We’re all to blame for that dazzling statistic, and we’re losing out if we don’t turn it around. GW’s undergraduate body – with an international student population hovering at about 10 percent – has a chance to deliver a whiff of life experience that a small, homogeneous school would never dream of. Going to a school like GW gives us an unrivaled opportunity to expose ourselves to all that international students have to offer.
International students almost always come here for an education and life experience from abroad, and many of us will do a semester abroad for the same reason. So when we meet here in the middle, we shouldn’t be ignoring each other.
The University has big plans to help students improve their study abroad experiences. It is even planning a program to let students study abroad for two full years. But students have the opportunity to enhance their own international experiences at home without waiting for more University action.
This past week, I decided to take a stand. My Thurston house staff had just e-mailed me, encouraging us to meet some visiting students our age from a South African shanty town, and I knew I had to go see them to get their perspective.
They come to GW once a year to do drama workshops and to get out of their struggling neighborhoods to live the Western dream for a week, and it takes them a year to raise the money. They congregated in a room in Thurston, a handful of them eager as ever to answer my questions.
Some of the things they said made me look at the U.S., and even GW specifically, in ways I rarely consider.
My favorite discussion was when I asked them to imagine themselves as students at GW. They stressed how much they value the education here.

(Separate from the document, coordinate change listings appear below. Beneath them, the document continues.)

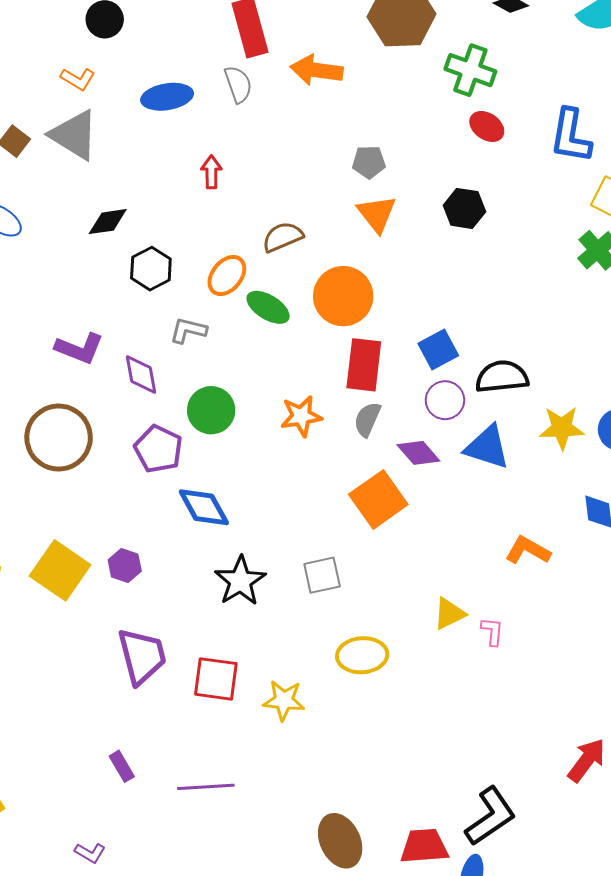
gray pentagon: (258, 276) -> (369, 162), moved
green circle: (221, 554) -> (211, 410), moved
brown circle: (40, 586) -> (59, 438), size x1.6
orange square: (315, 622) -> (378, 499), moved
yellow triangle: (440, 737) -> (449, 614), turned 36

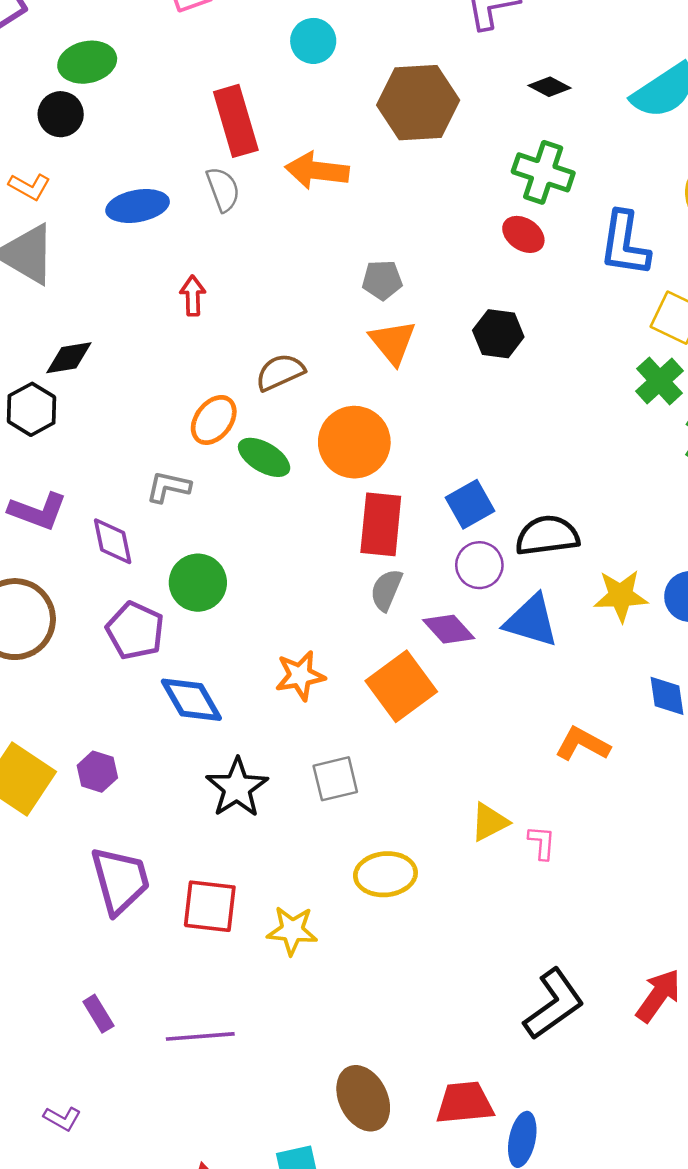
green cross: (470, 70) -> (543, 172), moved
black hexagon: (151, 269) -> (32, 409), moved
orange star: (301, 416) -> (300, 676), moved
black L-shape: (490, 816) -> (554, 1004), moved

They seemed absolutely in awe and almost intimidated by the large lectures and endless opportunity for knowledge and experience they have to work so hard for, and barely even have access to. One mentioned how he envied us because we had such an opportunity to help other people, a specific frame of mind I rarely maintain in the struggle to work for my degree and my own chances for success.

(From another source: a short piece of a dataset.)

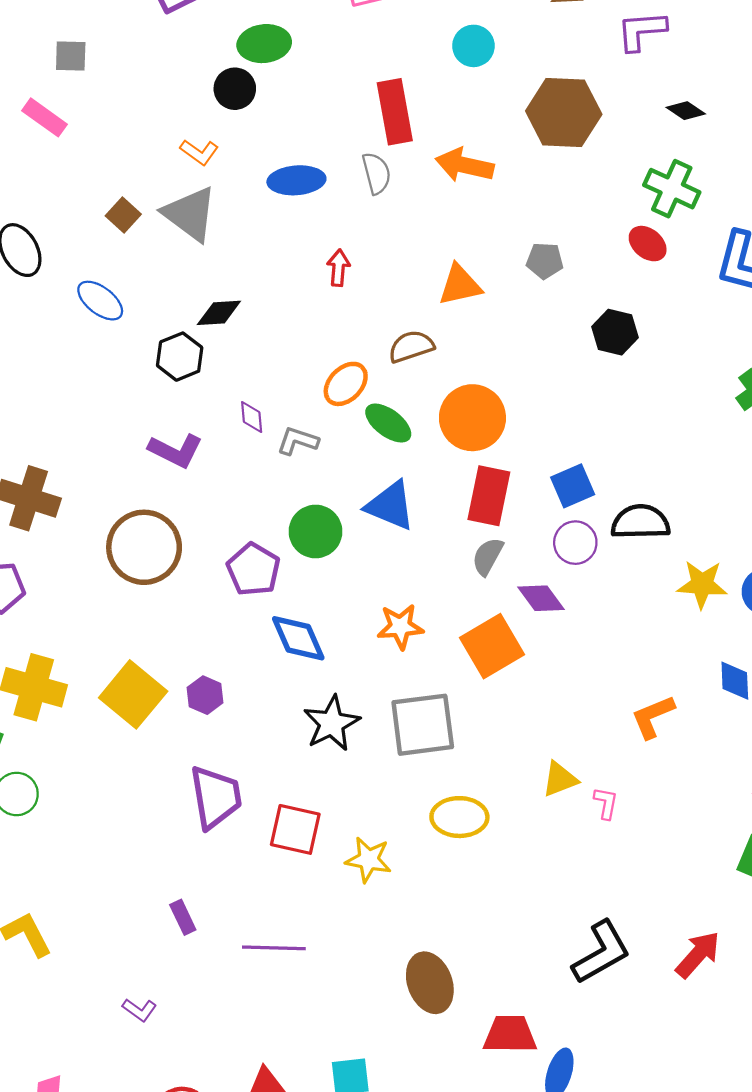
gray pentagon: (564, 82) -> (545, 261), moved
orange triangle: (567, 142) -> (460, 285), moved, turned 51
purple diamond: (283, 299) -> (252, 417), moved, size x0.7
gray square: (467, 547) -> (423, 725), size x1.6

These people from a world away taught me things about South Africa and learned things themselves. But more importantly, they helped me look at my life from their eyes and consequently amplified my self-awareness, a classic side effect of exposing yourself to the unfamiliar. Every international student has this ability to add new perspectives to their lives and color to their four years of being “educated.”
This social paradigm of leaving each other to our own devices isn’t in our best interest. Everyone has a lot to learn that the classroom can’t teach, including me. International students should realize their value in being able to contribute these perspectives, and American students should let them in.
Spencer Tait is a freshman in the GW School of Business.